Martial arts veteran Sammo Hung has been presented with a lifetime achievement honor at the Asian Film Awards.
Sammo Hung is a Hong Kong actor, director, producer, and martial artist who has made a significant contribution to Asian cinema. He was born on January 7, 1952, in Hong Kong, and started his career in the entertainment industry as a child actor in the 1960s.
In the 1970s, Sammo became a key player in the Hong Kong film industry, and he gained widespread recognition for his work in martial arts films. He appeared in many popular films of the era, including “Enter the Dragon” (1973), “The Iron-Fisted Monk” (1977), and “Warriors Two” (1978).

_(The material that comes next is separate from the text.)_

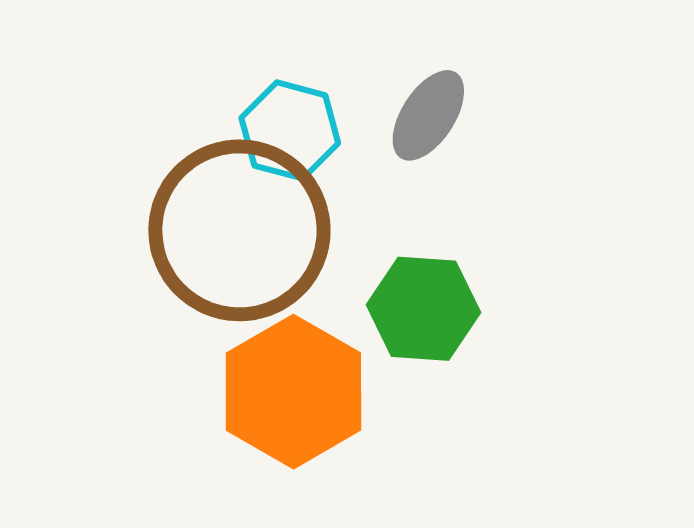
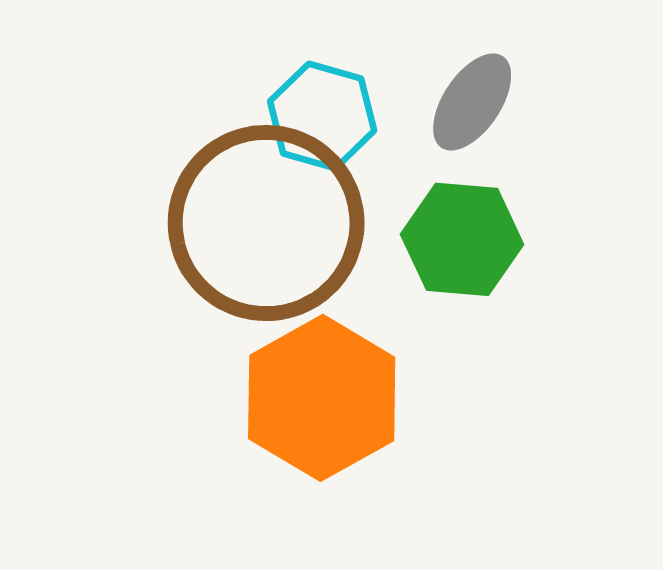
green hexagon: (423, 309) -> (462, 239), moved

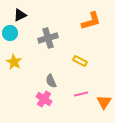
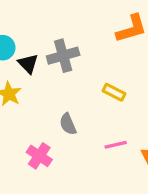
black triangle: (20, 15) -> (28, 64), moved, turned -48
pink cross: (44, 99) -> (39, 156), moved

Sammo also began to work as a choreographer and director in the late 1970s, and he quickly established himself as one of the most innovative and influential figures in Hong Kong cinema. He directed and choreographed several highly acclaimed films, including “The Prodigal Son” (1981), “Winners and Sinners” (1983), and “Eastern Condors” (1987).

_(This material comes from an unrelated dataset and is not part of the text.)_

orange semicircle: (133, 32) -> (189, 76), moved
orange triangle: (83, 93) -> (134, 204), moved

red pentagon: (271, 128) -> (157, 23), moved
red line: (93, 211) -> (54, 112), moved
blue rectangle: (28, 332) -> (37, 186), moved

In the 1980s and 1990s, Sammo continued to work as an actor, director, and producer, and he became a major figure in the Hong Kong film industry. He appeared in many popular films of the era, including “Project A” (1983), “My Lucky Stars” (1985), and “Pedicab Driver” (1989). Also, in the 90s Sammo had his own prime-time American television show, Martial Law, alongside a personal favorite actor of mine… Kelly Hu.
Sammo’s work has had a profound impact on Asian cinema, and he has been recognized with numerous awards and honors throughout his career. In 2016, he was awarded the Golden Mulberry Lifetime Achievement Award at the Far East Film Festival in Italy, and he continues to work in the film industry today.